ロリーダーがゆく! | ナノ



02





藤木コウタは戸惑っていた。
つい先程、自分はゴッドイーター適合試験に合格し、「教練担当の者が来るまでエントランスにて待機」と言われたばかり。
高揚する気持ちをなんとか抑えつつ向かったエントランスには、笑顔の可愛い受付嬢、部屋の隅で品物を広げている、何やら胡散臭い商人、そして、



「………………」

「………………」

「………………」

「………………」



幼い子供の姿があった。
え、何これどういうこと?

エントランスの隅にあるソファーに腰掛け、暇そうに足をぶらぶらさせている幼女…いや少女。見た感じは10歳前後だ。多分、自分の妹より少し下か、同じくらい。
そんな年端もいかぬ幼い少女が、何故屈強(※コウタイメージ)な強者(※コウタイメージ)揃いのフェンリル関係者が集まるこの極東支部内にいるのだろう。…ここに勤める職員の誰かの、妹とか娘とか?
内心首をかしげながら、しかしこんなところで一人暇そうにしている幼女…少女を放っておけるほどコウタは薄情なつもりはなかったので、まぁ時間もありそうだし良いかと、笑顔で少女に声をかけた。



「やぁ、初めまして!」



まずは挨拶から。
ぴくん、と肩を跳ねさせた少女は、不思議そうな顔でコウタを振り向いた。



「こんなところでどうしたの?誰か待ってたりするかい?」

「…うん」



こくん、と少女が頷いた。
やっぱり兄姉か親かな、と考えながら、コウタは少女の隣に腰かける。



「へぇ、そうなんだ。あ、良かったらその人が来るまで兄ちゃんとお話ししない?兄ちゃんも人を待ってるんだ、それまでお互い暇だしさ」

「………………」



ニコニコと笑いながらそう話を持ちかけるコウタを、少女は丸い目でじいっと見つめていたが、やがてこっくりと頷いた。

よし、怪しい人とは思われてない!



「あ、名前何て言うの?兄ちゃんはコウタ、藤木コウタっていうんだ」

「暁チトセ…」

「へぇ、いい名前じゃん!日本人?」

「うん」

「じゃあおんなじだな!」

「? おんなじ?」

「そ!おんなじ日本人!」



そう言うと、少女――――チトセはぱちくりと目を瞬いた後、安心したように笑った。


ふわり。


花が綻ぶような、微笑み。



「(…う、わ…………)」



可愛い。

コウタの頬にさっと朱が走った。
自分の妹とは、また違った可愛らしさ。元気で明るい、無邪気な妹とは逆に、大人しくて、どこか儚い印象を受ける。
今まで無表情だったチトセの初めての笑顔に、柄にもなくドキリとしてしまい、コウタはハッと我に返った。

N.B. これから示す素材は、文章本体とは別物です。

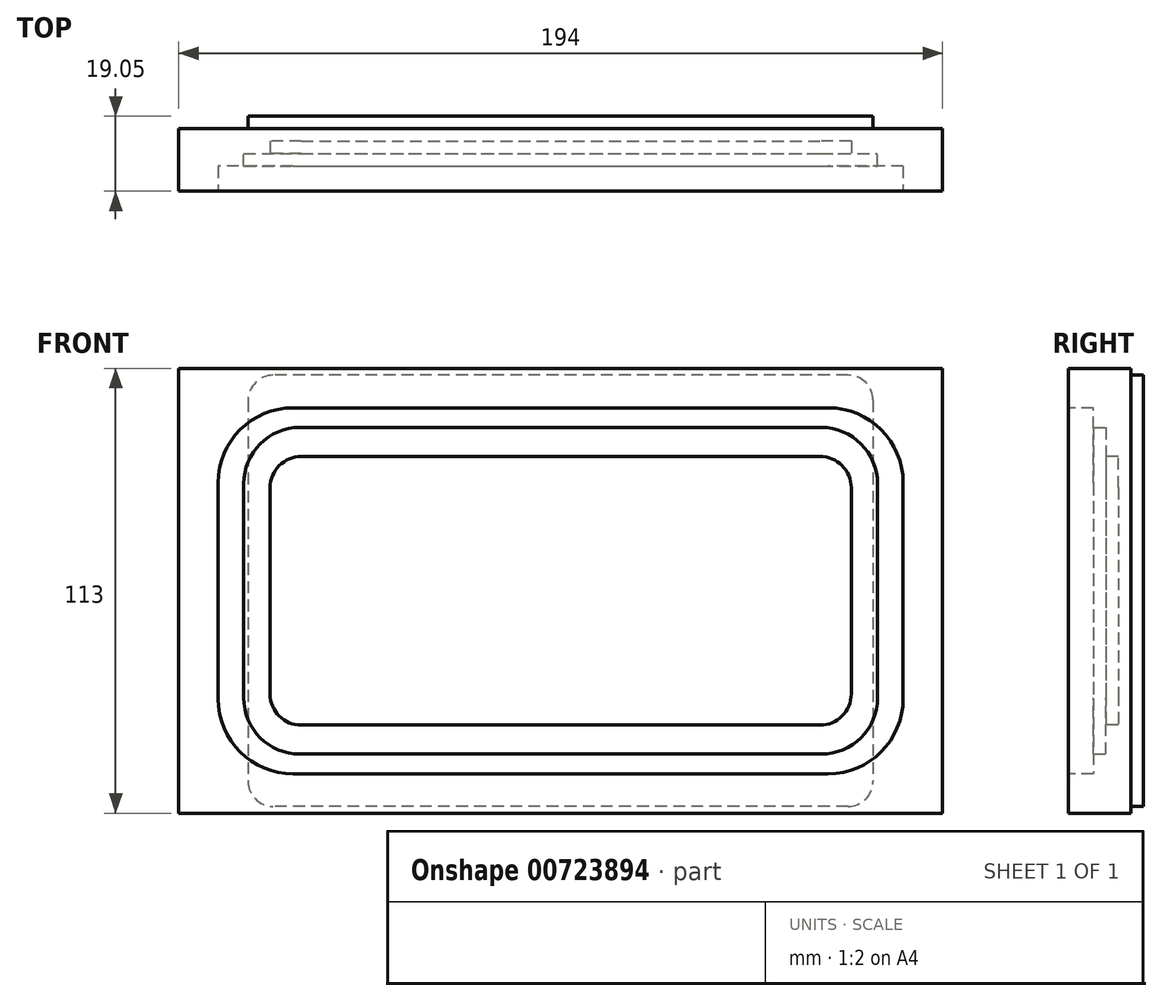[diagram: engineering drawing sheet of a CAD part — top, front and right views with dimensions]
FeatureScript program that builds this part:
annotation { "Feature Type Name" : "Feature", "Feature Type Description" : "" }
export const myFeature = defineFeature(function(context is Context, id is Id, definition is map)
    precondition{}
    {
        {
            var Q0;
            Q0=qCreatedBy(makeId("Front.planeOp"),FACE);
            var sketch = newSketch(context, id + "F0", { "sketchPlane" : qUnion([Q0])});
            skLineSegment(sketch, "E0.bottom", {"start": v(73.03, 54.77) * mm, "end": v(-73.03, 54.77) * mm});
            skLineSegment(sketch, "E0.top", {"start": v(73.03, -54.77) * mm, "end": v(-73.02, -54.77) * mm});
            skLineSegment(sketch, "E0.left", {"start": v(79.38, 48.42) * mm, "end": v(79.38, -48.42) * mm});
            skLineSegment(sketch, "E0.right", {"start": v(-79.38, 48.42) * mm, "end": v(-79.37, -48.42) * mm});
            skPoint(sketch, "E0.middle", {"position": v(0, 0) * mm});
            skPoint(sketch, "E1.visualSharp", {"position": v(-79.37, -54.77) * mm});
            skArc(sketch, "E1.filletArc", {"start": v(-79.37, -48.42) * mm, "mid": v(-77.52, -52.9) * mm, "end": v(-73.02, -54.77) * mm});
            skPoint(sketch, "E2.visualSharp", {"position": v(79.38, -54.77) * mm});
            skArc(sketch, "E2.filletArc", {"start": v(73.03, -54.77) * mm, "mid": v(77.52, -52.9) * mm, "end": v(79.38, -48.42) * mm});
            skPoint(sketch, "E3.visualSharp", {"position": v(79.38, 54.77) * mm});
            skArc(sketch, "E3.filletArc", {"start": v(79.38, 48.42) * mm, "mid": v(77.52, 52.9) * mm, "end": v(73.03, 54.77) * mm});
            skPoint(sketch, "E4.visualSharp", {"position": v(-79.38, 54.77) * mm});
            skArc(sketch, "E4.filletArc", {"start": v(-73.03, 54.77) * mm, "mid": v(-77.52, 52.9) * mm, "end": v(-79.38, 48.42) * mm});
            skSolve(sketch);
        }
        {
            var Q0;
            Q0=qSketchRegion(id+"F0",true);
            extrude(context, id + "F1", {"entities" : qUnion([Q0]), "depth" : 3.17 * mm, "offsetDistance" : 25.4 * mm});
        }
        {
            var Q0;
            Q0=makeQuery(id+"F1.opExtrude","CAP_FACE",FACE,{"disambiguationData":[OSD([sQuery(id+"F0.wireOp",EDGE,"E0.bottom"),sQuery(id+"F0.wireOp",EDGE,"E0.top"),sQuery(id+"F0.wireOp",EDGE,"E0.left"),sQuery(id+"F0.wireOp",EDGE,"E0.right")])],"isStart":false});
            var sketch = newSketch(context, id + "F2", { "sketchPlane" : qUnion([Q0])});
            skLineSegment(sketch, "E5.bottom", {"start": v(-97, 56.5) * mm, "end": v(97, 56.5) * mm});
            skLineSegment(sketch, "E5.top", {"start": v(-97, -56.5) * mm, "end": v(97, -56.5) * mm});
            skLineSegment(sketch, "E5.left", {"start": v(-97, 56.5) * mm, "end": v(-97, -56.5) * mm});
            skLineSegment(sketch, "E5.right", {"start": v(97, 56.5) * mm, "end": v(97, -56.5) * mm});
            skPoint(sketch, "E5.middle", {"position": v(0, 0) * mm});
            skSolve(sketch);
        }
        {
            var Q0;
            Q0=qSketchRegion(id+"F2",true);
            extrude(context, id + "F3", {"entities" : qUnion([Q0]), "operationType" : NewBodyOperationType.ADD, "depth" : 15.88 * mm, "offsetDistance" : 25.4 * mm});
        }
        {
            var Q0;
            Q0=makeQuery(id+"F3.opExtrude","CAP_FACE",FACE,{"disambiguationData":[OSD([sQuery(id+"F2.wireOp",EDGE,"E5.bottom"),sQuery(id+"F2.wireOp",EDGE,"E5.top"),sQuery(id+"F2.wireOp",EDGE,"E5.left"),sQuery(id+"F2.wireOp",EDGE,"E5.right")])],"isStart":false});
            var sketch = newSketch(context, id + "F4", { "sketchPlane" : qUnion([Q0])});
            skLineSegment(sketch, "E6.bottom", {"start": v(-67.95, 46.5) * mm, "end": v(67.95, 46.5) * mm});
            skLineSegment(sketch, "E6.top", {"start": v(-67.95, -46.5) * mm, "end": v(67.95, -46.5) * mm});
            skLineSegment(sketch, "E6.left", {"start": v(-87, 27.45) * mm, "end": v(-87, -27.45) * mm});
            skLineSegment(sketch, "E6.right", {"start": v(87, 27.45) * mm, "end": v(87, -27.45) * mm});
            skPoint(sketch, "E6.middle", {"position": v(0, 0) * mm});
            skPoint(sketch, "E7.visualSharp", {"position": v(-87, 46.5) * mm});
            skArc(sketch, "E7.filletArc", {"start": v(-67.95, 46.5) * mm, "mid": v(-81.42, 40.92) * mm, "end": v(-87, 27.45) * mm});
            skPoint(sketch, "E8.visualSharp", {"position": v(87, 46.5) * mm});
            skArc(sketch, "E8.filletArc", {"start": v(87, 27.45) * mm, "mid": v(81.42, 40.92) * mm, "end": v(67.95, 46.5) * mm});
            skPoint(sketch, "E9.visualSharp", {"position": v(87, -46.5) * mm});
            skArc(sketch, "E9.filletArc", {"start": v(67.95, -46.5) * mm, "mid": v(81.42, -40.92) * mm, "end": v(87, -27.45) * mm});
            skPoint(sketch, "E10.visualSharp", {"position": v(-87, -46.5) * mm});
            skArc(sketch, "E10.filletArc", {"start": v(-87, -27.45) * mm, "mid": v(-81.42, -40.92) * mm, "end": v(-67.95, -46.5) * mm});
            skSolve(sketch);
        }
        {
            var Q0;
            Q0=makeQuery(id+"F4.imprint","IMPRINT",FACE,{"disambiguationData":[TD([[makeQuery(id+"F4.imprint","IMPRINT",EDGE,{"derivedFrom":sQuery(id+"F4.wireOp",EDGE,"E6.bottom")}),-1.0]])]});
            extrude(context, id + "F5", {"entities" : qUnion([Q0]), "operationType" : NewBodyOperationType.REMOVE, "oppositeDirection" : true, "depth" : 12.7 * mm, "offsetDistance" : 25.4 * mm});
        }
        {
            var Q0;
            Q0=makeQuery(id+"F5.boolean.opBoolean","COPY",FACE,{"derivedFrom":makeQuery(id+"F5.opExtrude","CAP_FACE",FACE,{"disambiguationData":[OSD([sQuery(id+"F4.wireOp",EDGE,"E6.bottom"),sQuery(id+"F4.wireOp",EDGE,"E6.top"),sQuery(id+"F4.wireOp",EDGE,"E6.left"),sQuery(id+"F4.wireOp",EDGE,"E6.right"),sQuery(id+"F4.wireOp",EDGE,"E7.filletArc"),sQuery(id+"F4.wireOp",EDGE,"E8.filletArc"),sQuery(id+"F4.wireOp",EDGE,"E9.filletArc"),sQuery(id+"F4.wireOp",EDGE,"E10.filletArc")])],"isStart":false})});
            var sketch = newSketch(context, id + "F6", { "sketchPlane" : qUnion([Q0])});
            skLineSegment(sketch, "E11.bottom", {"start": v(-66.21, 41.5) * mm, "end": v(66.21, 41.5) * mm});
            skLineSegment(sketch, "E11.top", {"start": v(-66.21, -41.5) * mm, "end": v(66.21, -41.5) * mm});
            skLineSegment(sketch, "E11.left", {"start": v(-80.5, 27.21) * mm, "end": v(-80.5, -27.21) * mm});
            skLineSegment(sketch, "E11.right", {"start": v(80.5, 27.21) * mm, "end": v(80.5, -27.21) * mm});
            skPoint(sketch, "E11.middle", {"position": v(0, 0) * mm});
            skPoint(sketch, "E12.visualSharp", {"position": v(-80.5, 41.5) * mm});
            skArc(sketch, "E12.filletArc", {"start": v(-66.21, 41.5) * mm, "mid": v(-76.32, 37.32) * mm, "end": v(-80.5, 27.21) * mm});
            skPoint(sketch, "E13.visualSharp", {"position": v(80.5, 41.5) * mm});
            skArc(sketch, "E13.filletArc", {"start": v(80.5, 27.21) * mm, "mid": v(76.32, 37.32) * mm, "end": v(66.21, 41.5) * mm});
            skPoint(sketch, "E14.visualSharp", {"position": v(80.5, -41.5) * mm});
            skArc(sketch, "E14.filletArc", {"start": v(66.21, -41.5) * mm, "mid": v(76.32, -37.32) * mm, "end": v(80.5, -27.21) * mm});
            skPoint(sketch, "E15.visualSharp", {"position": v(-80.5, -41.5) * mm});
            skArc(sketch, "E15.filletArc", {"start": v(-80.5, -27.21) * mm, "mid": v(-76.32, -37.32) * mm, "end": v(-66.21, -41.5) * mm});
            skSolve(sketch);
        }
        {
            var Q0;
            Q0=makeQuery(id+"F6.imprint","IMPRINT",FACE,{"disambiguationData":[TD([[makeQuery(id+"F6.imprint","IMPRINT",EDGE,{"derivedFrom":sQuery(id+"F6.wireOp",EDGE,"E11.bottom")}),-1.0]])]});
            extrude(context, id + "F7", {"entities" : qUnion([Q0]), "operationType" : NewBodyOperationType.ADD, "depth" : 3.17 * mm, "offsetDistance" : 25.4 * mm});
        }
        {
            var Q0;
            Q0=makeQuery(id+"F7.opExtrude","CAP_FACE",FACE,{"disambiguationData":[OSD([sQuery(id+"F6.wireOp",EDGE,"E11.bottom"),sQuery(id+"F6.wireOp",EDGE,"E11.top"),sQuery(id+"F6.wireOp",EDGE,"E11.left"),sQuery(id+"F6.wireOp",EDGE,"E11.right"),sQuery(id+"F6.wireOp",EDGE,"E12.filletArc"),sQuery(id+"F6.wireOp",EDGE,"E13.filletArc"),sQuery(id+"F6.wireOp",EDGE,"E14.filletArc"),sQuery(id+"F6.wireOp",EDGE,"E15.filletArc")])],"isStart":false});
            var sketch = newSketch(context, id + "F8", { "sketchPlane" : qUnion([Q0])});
            skLineSegment(sketch, "E16.bottom", {"start": v(-65.88, 34.13) * mm, "end": v(65.88, 34.13) * mm});
            skLineSegment(sketch, "E16.top", {"start": v(-65.88, -34.13) * mm, "end": v(65.88, -34.13) * mm});
            skLineSegment(sketch, "E16.left", {"start": v(-73.82, 26.2) * mm, "end": v(-73.82, -26.2) * mm});
            skLineSegment(sketch, "E16.right", {"start": v(73.82, 26.2) * mm, "end": v(73.82, -26.2) * mm});
            skPoint(sketch, "E16.middle", {"position": v(0, 0) * mm});
            skPoint(sketch, "E17.visualSharp", {"position": v(-73.82, 34.13) * mm});
            skArc(sketch, "E17.filletArc", {"start": v(-65.88, 34.13) * mm, "mid": v(-71.5, 31.8) * mm, "end": v(-73.82, 26.2) * mm});
            skPoint(sketch, "E18.visualSharp", {"position": v(73.82, 34.13) * mm});
            skArc(sketch, "E18.filletArc", {"start": v(73.82, 26.2) * mm, "mid": v(71.5, 31.8) * mm, "end": v(65.88, 34.13) * mm});
            skPoint(sketch, "E19.visualSharp", {"position": v(73.82, -34.13) * mm});
            skArc(sketch, "E19.filletArc", {"start": v(65.88, -34.13) * mm, "mid": v(71.5, -31.8) * mm, "end": v(73.82, -26.2) * mm});
            skPoint(sketch, "E20.visualSharp", {"position": v(-73.82, -34.13) * mm});
            skArc(sketch, "E20.filletArc", {"start": v(-73.82, -26.2) * mm, "mid": v(-71.5, -31.8) * mm, "end": v(-65.88, -34.13) * mm});
            skSolve(sketch);
        }
        {
            var Q0;
            Q0=makeQuery(id+"F8.imprint","IMPRINT",FACE,{"disambiguationData":[TD([[makeQuery(id+"F8.imprint","IMPRINT",EDGE,{"derivedFrom":sQuery(id+"F8.wireOp",EDGE,"E16.bottom")}),-1.0]])]});
            extrude(context, id + "F9", {"entities" : qUnion([Q0]), "operationType" : NewBodyOperationType.REMOVE, "oppositeDirection" : true, "depth" : 3.17 * mm, "offsetDistance" : 25.4 * mm});
        }
        {
            var Q0;
            Q0=makeQuery(id+"F5.boolean.opBoolean","COPY",FACE,{"derivedFrom":makeQuery(id+"F5.opExtrude","CAP_FACE",FACE,{"disambiguationData":[OSD([sQuery(id+"F4.wireOp",EDGE,"E6.bottom"),sQuery(id+"F4.wireOp",EDGE,"E6.top"),sQuery(id+"F4.wireOp",EDGE,"E6.left"),sQuery(id+"F4.wireOp",EDGE,"E6.right"),sQuery(id+"F4.wireOp",EDGE,"E7.filletArc"),sQuery(id+"F4.wireOp",EDGE,"E8.filletArc"),sQuery(id+"F4.wireOp",EDGE,"E9.filletArc"),sQuery(id+"F4.wireOp",EDGE,"E10.filletArc")])],"isStart":false})});
            extrude(context, id + "F10", {"entities" : qUnion([Q0]), "operationType" : NewBodyOperationType.ADD, "depth" : 6.35 * mm, "offsetDistance" : 25.4 * mm});
        }
    });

「(や、待て、落ち着けオレ。オレはロリコンじゃない。うん)」

「こーた?」



急に黙り込んだコウタを、チトセが不思議そうな眼差しで見上げる。
具合、悪い?そう訊ねられて、慌てて首を振った。



―――その時、だった。



カンッ!と鉄の床を踏みつける高い音がして、目の前に真っ白な服を着た女性―――――雨宮ツバキが現れたのは。